(Images with localized body landmarks)
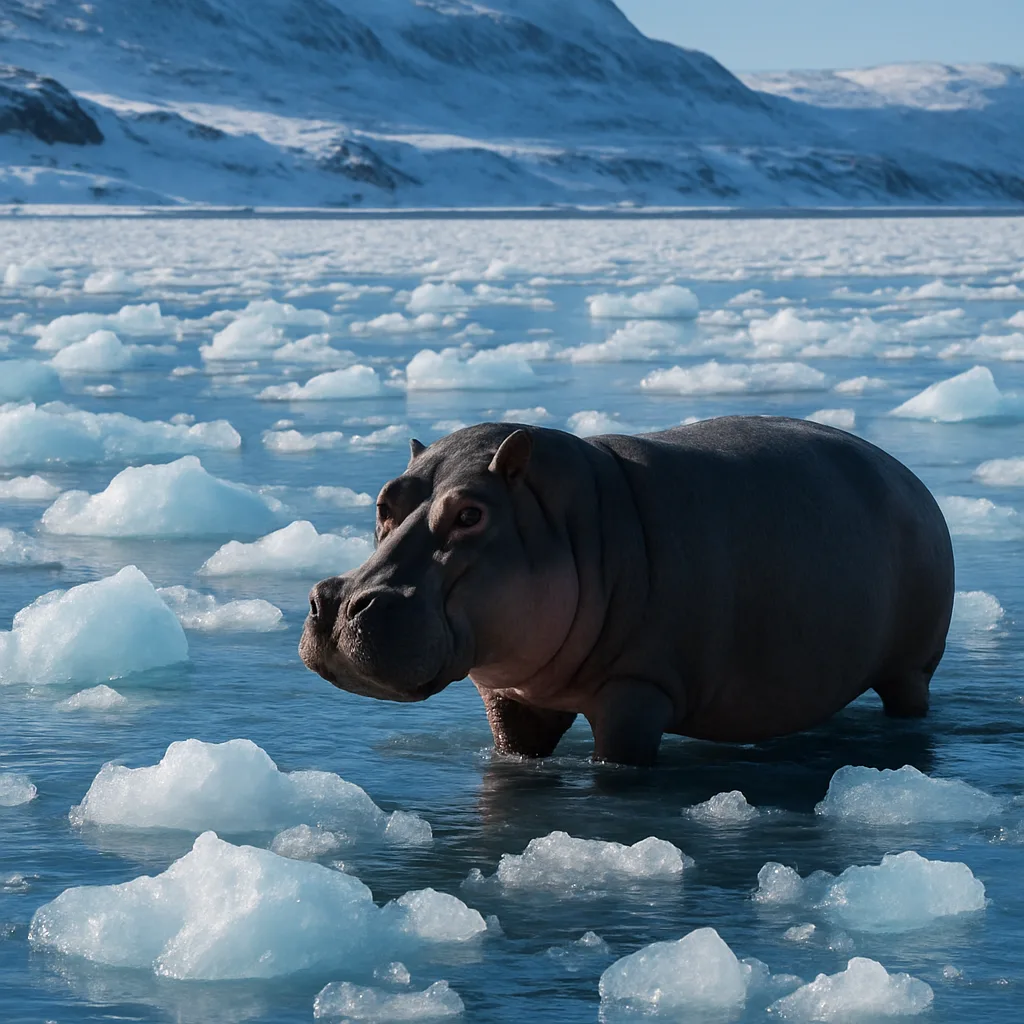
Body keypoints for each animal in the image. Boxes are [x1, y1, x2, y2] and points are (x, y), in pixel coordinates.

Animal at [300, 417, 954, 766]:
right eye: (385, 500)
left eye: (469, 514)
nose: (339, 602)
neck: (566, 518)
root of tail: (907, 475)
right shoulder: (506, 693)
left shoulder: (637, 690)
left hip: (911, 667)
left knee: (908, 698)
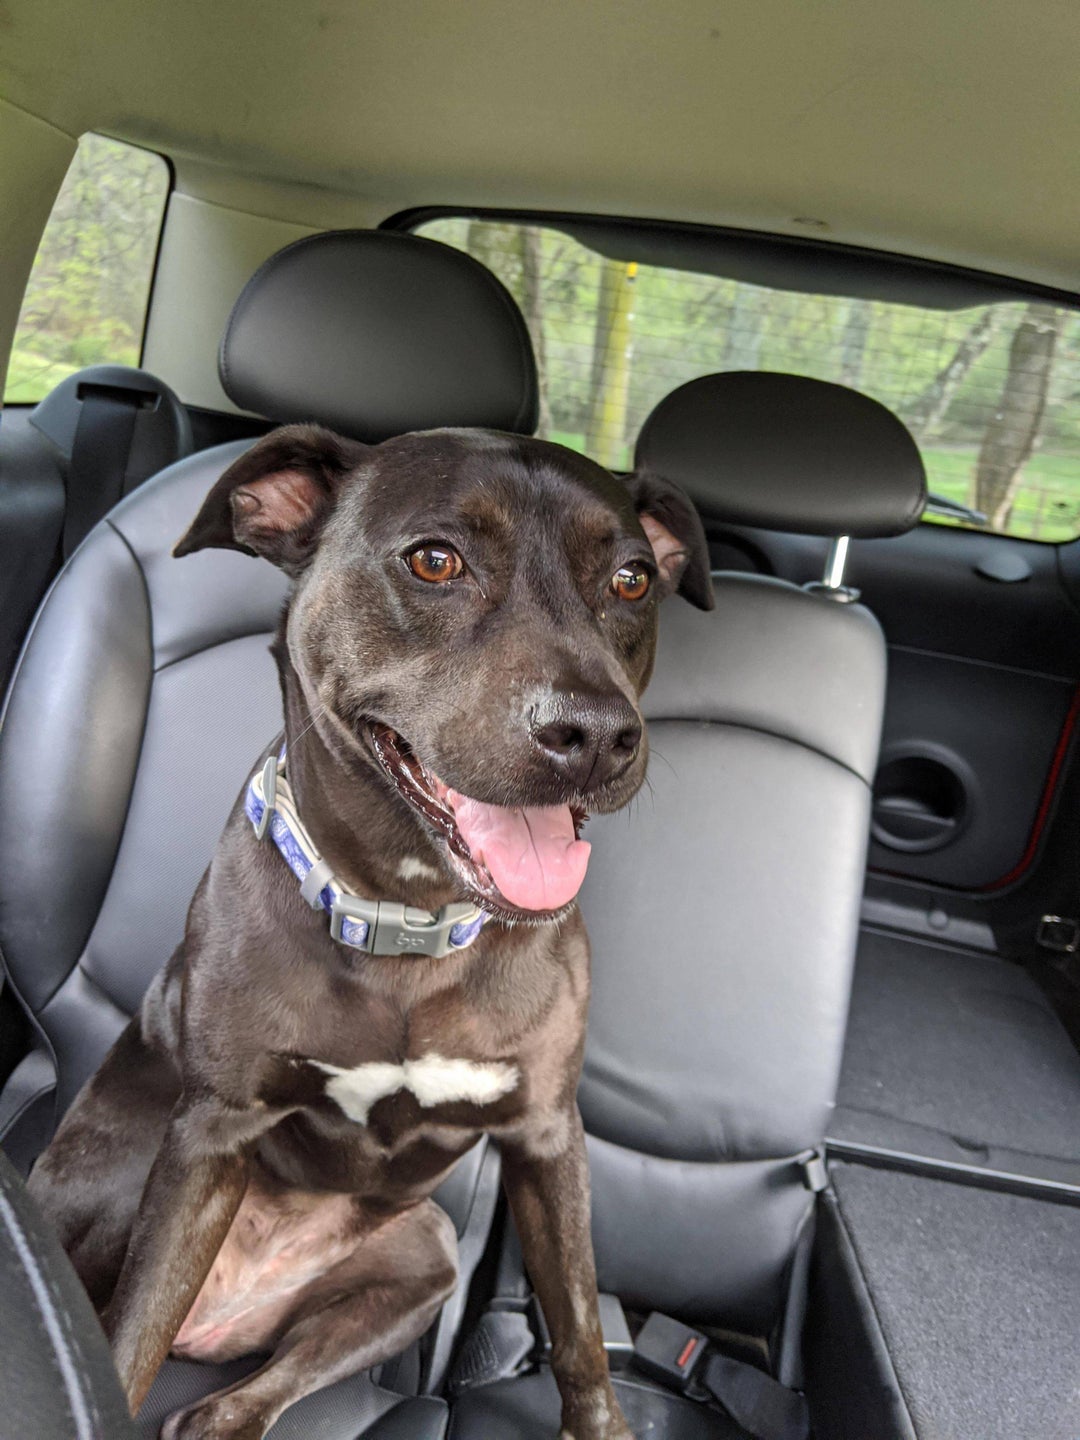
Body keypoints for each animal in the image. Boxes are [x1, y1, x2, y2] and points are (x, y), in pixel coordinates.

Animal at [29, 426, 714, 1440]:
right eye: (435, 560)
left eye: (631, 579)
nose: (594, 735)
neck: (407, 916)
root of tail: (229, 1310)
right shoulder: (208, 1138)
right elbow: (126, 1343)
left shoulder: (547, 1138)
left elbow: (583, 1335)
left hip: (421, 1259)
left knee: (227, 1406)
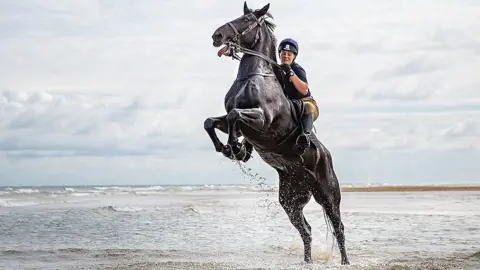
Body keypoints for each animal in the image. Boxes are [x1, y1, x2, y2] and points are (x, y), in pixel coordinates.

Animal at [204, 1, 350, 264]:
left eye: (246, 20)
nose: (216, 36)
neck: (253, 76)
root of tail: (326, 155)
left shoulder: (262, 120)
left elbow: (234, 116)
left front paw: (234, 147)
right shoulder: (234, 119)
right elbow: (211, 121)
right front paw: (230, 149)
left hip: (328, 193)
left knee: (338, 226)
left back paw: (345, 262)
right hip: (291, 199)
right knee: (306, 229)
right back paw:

Instructions to follow →
Give the records a second time exactly, keeping the images out.

Exercise result →
Body keypoints for each animal in the image. Boxes are [x1, y1, x2, y2] and points are (x, y), in pixel coordinates.

Animal at [300, 417, 954, 766]:
right eye: (385, 500)
left eye: (469, 514)
nose: (339, 602)
neck: (566, 518)
root of tail: (907, 475)
right shoulder: (506, 693)
left shoulder: (637, 690)
left hip: (911, 667)
left knee: (908, 698)
Body keypoints for each animal in the image. Boxes are [x1, y1, x2, y2] and points are (x, y), in pixel coordinates.

Animal at [29, 426, 714, 1440]:
right eye: (435, 560)
left eye: (631, 579)
nose: (594, 735)
neck: (407, 916)
root of tail: (229, 1310)
right shoulder: (208, 1138)
right elbow: (126, 1343)
left shoulder: (547, 1138)
left elbow: (583, 1335)
left hip: (421, 1259)
left knee: (227, 1406)
Body keypoints for each animal in the image. Boxes are [x1, y1, x2, y2] and points are (x, y), in pixel coordinates.

Animal at [204, 1, 350, 264]:
left eye: (246, 20)
nose: (216, 36)
neck: (253, 76)
root of tail: (326, 155)
left shoulder: (262, 120)
left elbow: (234, 116)
left front paw: (234, 147)
right shoulder: (234, 119)
right elbow: (211, 121)
right front paw: (230, 149)
left hip: (328, 193)
left knee: (338, 226)
left back paw: (345, 262)
right hip: (291, 199)
right knee: (306, 229)
right back paw:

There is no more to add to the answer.